(REQUIREMENT) Format the lines from the one containing "По мнению Дастана Бекешева, который также" through the end of the entries as a JSON list of strings, one string per line, with blank lines left out.

[Dataset entries]

# # # # #

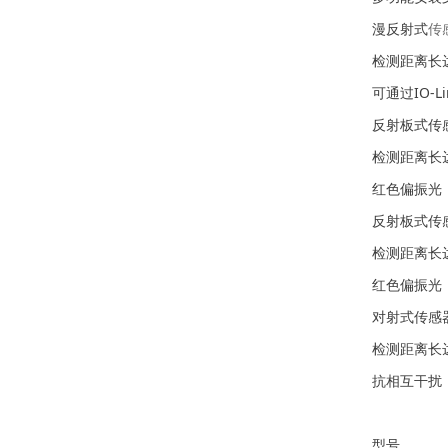
漫反射式
传
检测距离长达
可通过IO-
反射板式传
检测距离长达
红色偏振光
反射板式传
检测距离长达
红色偏振光
对射式传感
检测距离长达3
抗相互干扰，
型号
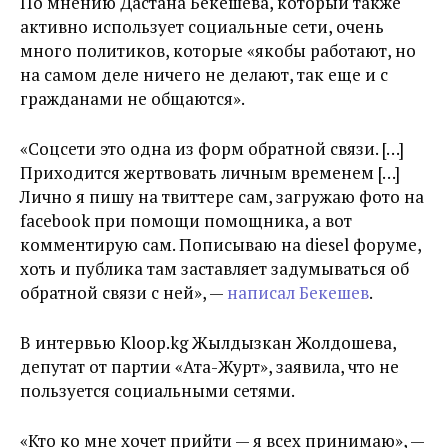
По мнению Дастана Бекешева, который также
активно использует социальные сети, очень
много политиков, которые «якобы работают, но
на самом деле ничего не делают, так еще и с
гражданами не общаются».
«Соцсети это одна из форм обратной связи. […]
Приходится жертвовать личным временем […]
Лично я пишу на твиттере сам, загружаю фото на
facebook при помощи помощника, а вот
комментирую сам. Пописываю на diesel форуме,
хоть и публика там заставляет задумываться об
обратной связи с ней», —
написал Бекешев
.
В интервью Kloop.kg Жылдызкан Жолдошева,
депутат от партии «Ата-Журт», заявила, что не
пользуется социальными сетями.
«Кто ко мне хочет прийти — я всех принимаю», —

# # # # #

(EXERCISE ANSWER)
[
  "По мнению Дастана Бекешева, который также",
  "активно использует социальные сети, очень",
  "много политиков, которые «якобы работают, но",
  "на самом деле ничего не делают, так еще и с",
  "гражданами не общаются».",
  "«Соцсети это одна из форм обратной связи. […]",
  "Приходится жертвовать личным временем […]",
  "Лично я пишу на твиттере сам, загружаю фото на",
  "facebook при помощи помощника, а вот",
  "комментирую сам. Пописываю на diesel форуме,",
  "хоть и публика там заставляет задумываться об",
  "обратной связи с ней», —",
  "написал Бекешев",
  ".",
  "В интервью Kloop.kg Жылдызкан Жолдошева,",
  "депутат от партии «Ата-Журт», заявила, что не",
  "пользуется социальными сетями.",
  "«Кто ко мне хочет прийти — я всех принимаю», —"
]